Busting the Myth: No MMO is really ready to launch.

I've been hearing about this a lot lately regarding MMOs...especially in podcasts. In particular, I hear it when it comes to Vanguard. We all know that Vanguard was not ready for launch. Brad McQuaid himself even hinted at this in forum posts. Yet, I still hear people making excuses (yes, thats what they are) and dismissing the release of Vanguard by saying "Well its ok because no MMO is ever ready...blah blah blah". Now, don't get me wrong...Vanguard is NOT a bad game. In fact, we all need to watch this one very closely.
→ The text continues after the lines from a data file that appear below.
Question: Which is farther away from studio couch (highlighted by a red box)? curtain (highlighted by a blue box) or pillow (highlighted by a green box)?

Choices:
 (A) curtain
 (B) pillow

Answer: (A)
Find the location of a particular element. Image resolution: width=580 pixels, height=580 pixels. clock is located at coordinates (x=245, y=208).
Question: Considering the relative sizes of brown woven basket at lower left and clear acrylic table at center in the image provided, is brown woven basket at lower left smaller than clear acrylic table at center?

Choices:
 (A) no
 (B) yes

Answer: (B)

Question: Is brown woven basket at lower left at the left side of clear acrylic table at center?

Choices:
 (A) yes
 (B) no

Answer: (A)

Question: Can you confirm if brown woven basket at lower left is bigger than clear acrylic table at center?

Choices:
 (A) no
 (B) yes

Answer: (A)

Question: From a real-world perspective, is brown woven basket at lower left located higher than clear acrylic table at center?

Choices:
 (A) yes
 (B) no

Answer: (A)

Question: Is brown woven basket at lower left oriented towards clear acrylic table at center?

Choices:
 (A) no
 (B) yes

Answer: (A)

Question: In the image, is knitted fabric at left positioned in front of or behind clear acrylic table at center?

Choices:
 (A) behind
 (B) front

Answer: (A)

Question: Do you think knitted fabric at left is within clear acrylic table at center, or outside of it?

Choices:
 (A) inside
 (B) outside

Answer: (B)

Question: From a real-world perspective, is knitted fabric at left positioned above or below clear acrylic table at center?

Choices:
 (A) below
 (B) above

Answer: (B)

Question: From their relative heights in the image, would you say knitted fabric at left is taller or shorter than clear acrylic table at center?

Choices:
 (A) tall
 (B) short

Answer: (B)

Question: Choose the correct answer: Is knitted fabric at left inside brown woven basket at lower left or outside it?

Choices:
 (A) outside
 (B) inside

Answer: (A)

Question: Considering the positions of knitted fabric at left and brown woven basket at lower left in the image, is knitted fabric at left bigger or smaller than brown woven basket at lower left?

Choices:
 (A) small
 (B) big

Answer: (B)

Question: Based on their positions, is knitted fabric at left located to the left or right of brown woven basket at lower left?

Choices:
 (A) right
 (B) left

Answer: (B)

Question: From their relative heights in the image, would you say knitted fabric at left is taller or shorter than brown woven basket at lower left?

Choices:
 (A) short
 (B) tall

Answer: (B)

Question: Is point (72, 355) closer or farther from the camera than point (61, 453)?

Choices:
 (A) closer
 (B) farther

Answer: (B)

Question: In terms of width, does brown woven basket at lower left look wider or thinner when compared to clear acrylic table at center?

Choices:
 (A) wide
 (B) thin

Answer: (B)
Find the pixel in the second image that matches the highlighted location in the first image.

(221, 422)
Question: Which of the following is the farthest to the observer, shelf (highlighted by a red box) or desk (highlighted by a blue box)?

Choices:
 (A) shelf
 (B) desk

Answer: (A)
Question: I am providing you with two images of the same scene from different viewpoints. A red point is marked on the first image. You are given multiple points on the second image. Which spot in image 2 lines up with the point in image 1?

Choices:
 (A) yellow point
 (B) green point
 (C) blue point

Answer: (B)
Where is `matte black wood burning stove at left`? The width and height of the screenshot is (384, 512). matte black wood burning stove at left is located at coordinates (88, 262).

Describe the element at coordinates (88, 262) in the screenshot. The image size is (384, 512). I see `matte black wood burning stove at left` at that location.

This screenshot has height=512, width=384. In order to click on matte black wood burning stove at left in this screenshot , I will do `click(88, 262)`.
Vanguard, like every other piece of software had internal project, design and verification (or testing) milestones to meet during its course of development. This is just the way things work in software land. Date W is when design specs are to be done, Date X is when features are delivered to verification for testing, Date Y is Verification complete, Date Z is when we do regression feature testing and then we make a ship/no-ship call based on quality. What is quality and how do you measure it? Well, quality comes from good design...you can't test quality into a product, no matter how many test cases you throw at a it. Regardless, most verification/testing/project groups will say that a product is ready to be shipped when the test failure rate is below 3% (for example...pick a low number) and there are no outstanding critical issues.

Now, relatively speaking, Vanguard was way below the curve for a launch. From all accounts, the launch itself was good...no major issues. From all accounts though, the Vanguard team is still adding huge patches to the game post launch. I really haven't seen this much patch activity after the launch of an MMO before. Since Jan.30, they've had five big patches.

Maybe they're right...no MMO is ever done. It's a live world thats contently evolving and changing over time. I think that's what I like most about MMOs. However, we're talking about two different things here. Let's not confuse the launch of an unfinished MMO with one that is finished and now needs to evolve. There is a big difference between saying "An MMO is not ready to ship..." and "An MMO is never ready...". One statement implies a quality standard...the other doesn't.

...any thoughts?

D out.

1 comment:

Anonymous said...

Couldn't agree with you more.

There is a huge difference between a game with some promised features not added and some mechanics that need tweaking vs. a game where you can't make it to level 5 in the newbie game without falling through the world 4 times, happening upon 3 unfinishable quests, countless UI and chat glitches, constant pathing issues, and the like.

VG is a good game, but its definately not a finished game ready for retail.